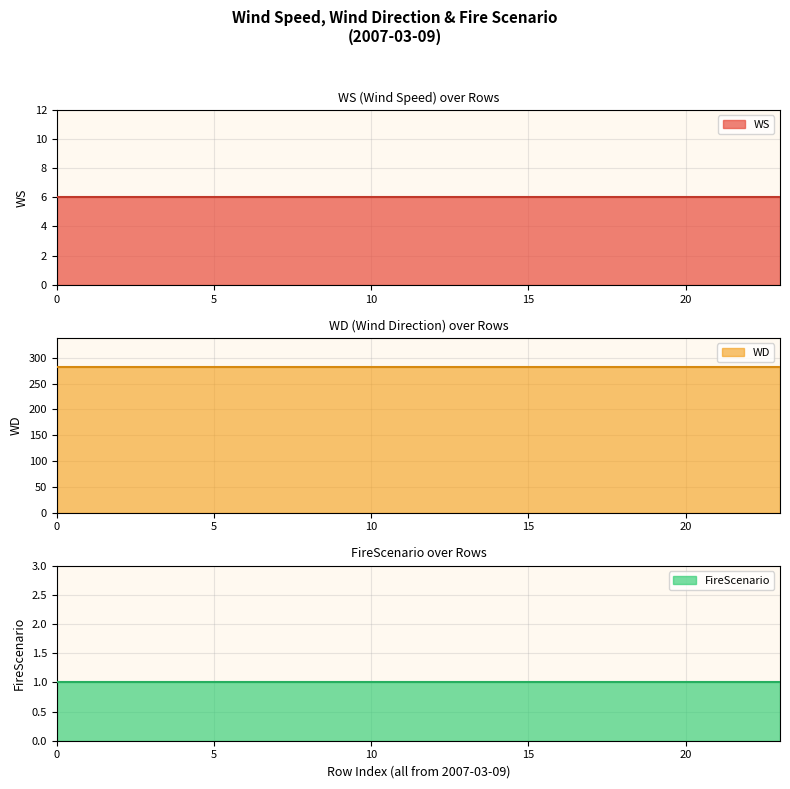

List the series in order of their peak value, highest first.

WD, WS, FireScenario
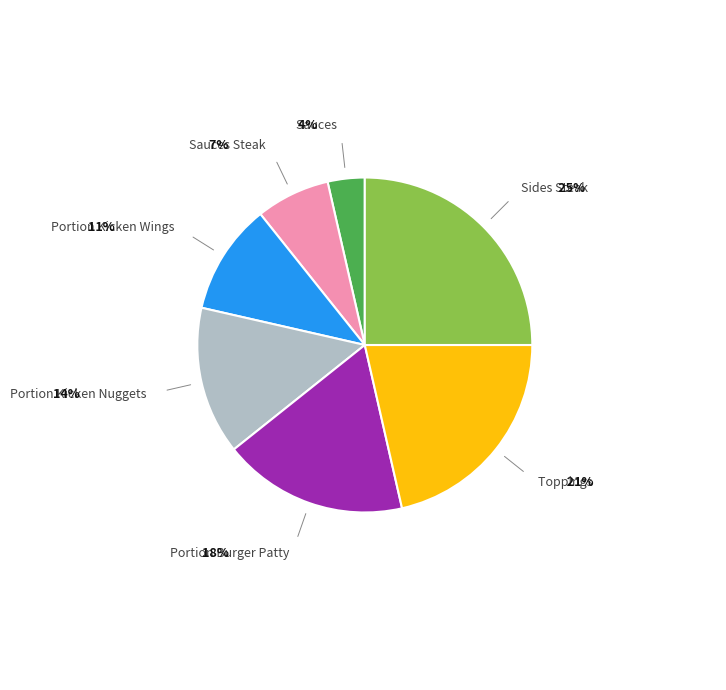

To the nearest percent, what is the average slice percentage?

14%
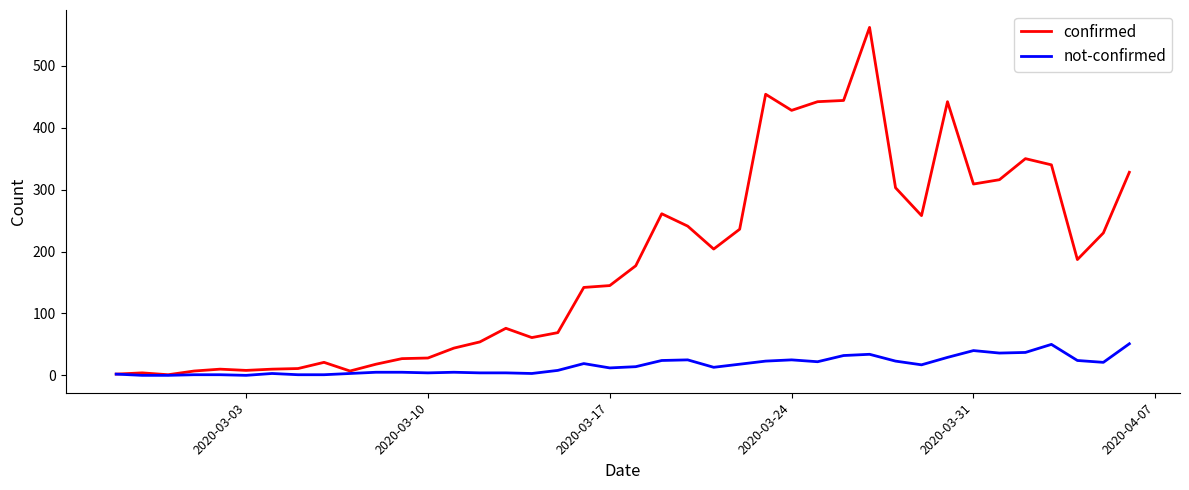

Which series has the largest total across all categories?

confirmed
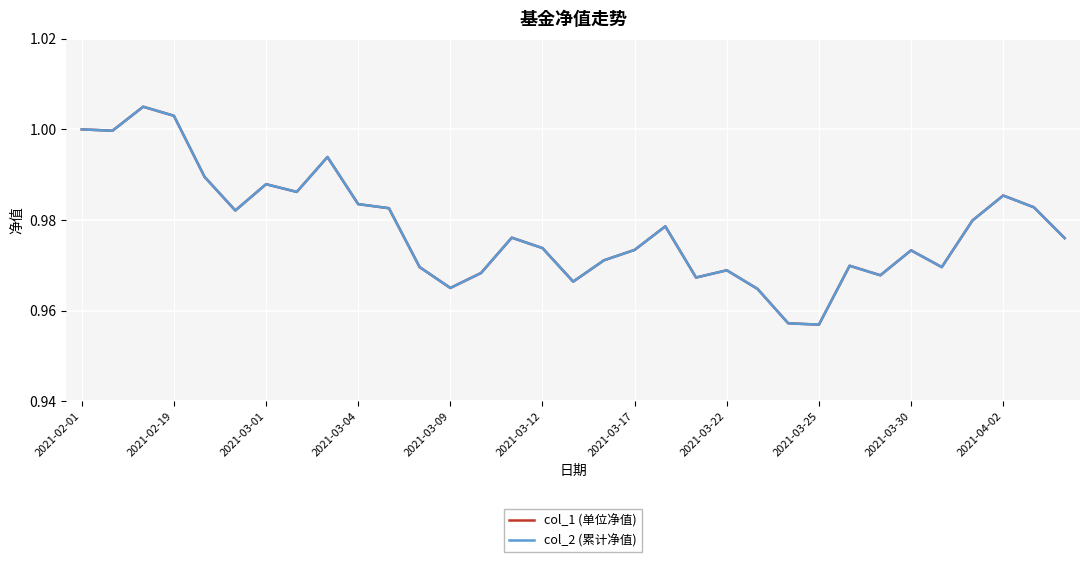

Which series has the widest spread of values?

col_1 (单位净值)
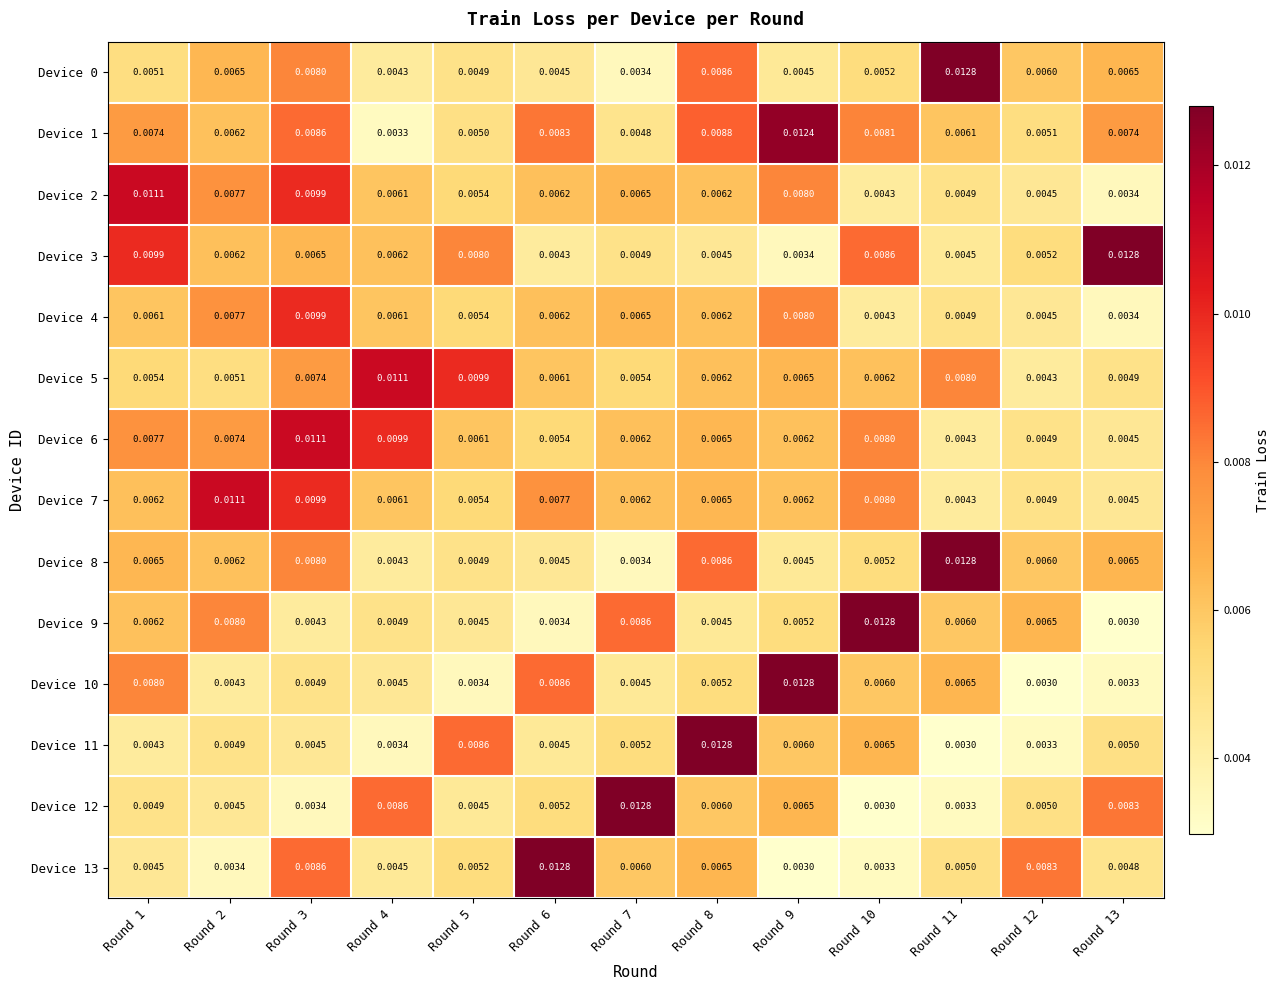

Is the value of Device 2 at Round 6 greater than the value of Device 12 at Round 12?

Yes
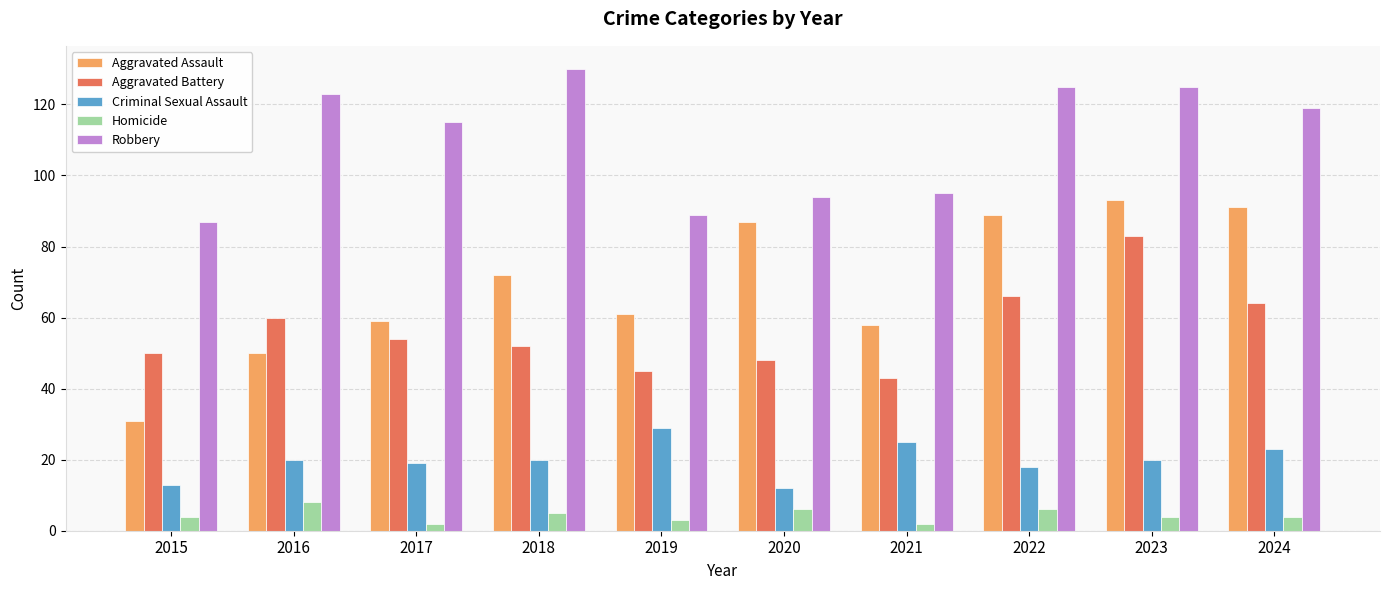

Is it true that Aggravated Battery equals 43 at 2021?

True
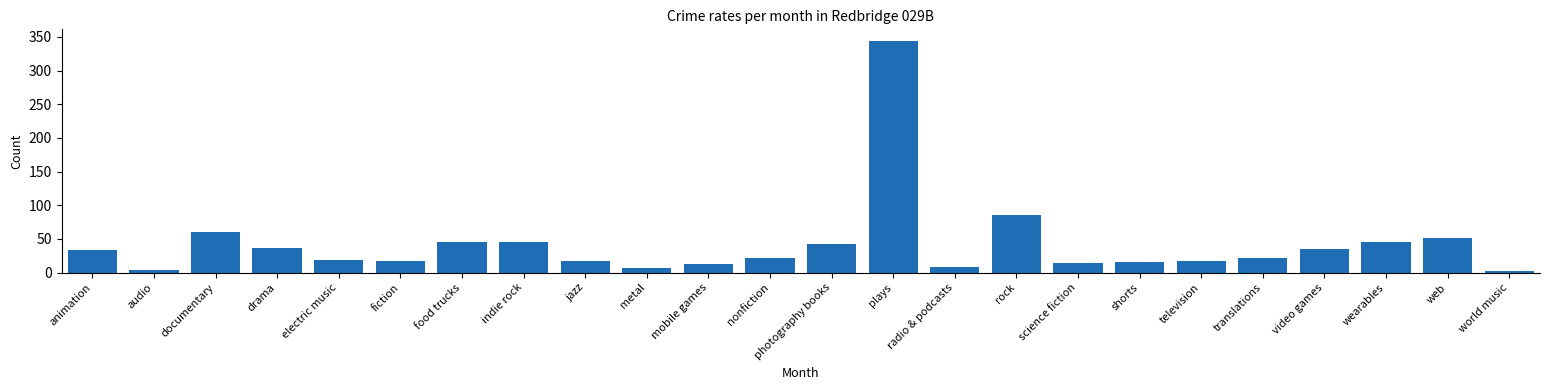

Is it true that the value at web is 51?

True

++++++

Instruction:
Convert the listing above into a JSON list of strings, one string per line, with blank lines left out. Leave out the picture lines.

Output below:
[
  "List the series in order of their peak value, highest first.",
  "WD, WS, FireScenario",
  "To the nearest percent, what is the average slice percentage?",
  "14%",
  "Which series has the largest total across all categories?",
  "confirmed",
  "Which series has the widest spread of values?",
  "col_1 (单位净值)",
  "Is the value of Device 2 at Round 6 greater than the value of Device 12 at Round 12?",
  "Yes",
  "Is it true that Aggravated Battery equals 43 at 2021?",
  "True",
  "Is it true that the value at web is 51?",
  "True"
]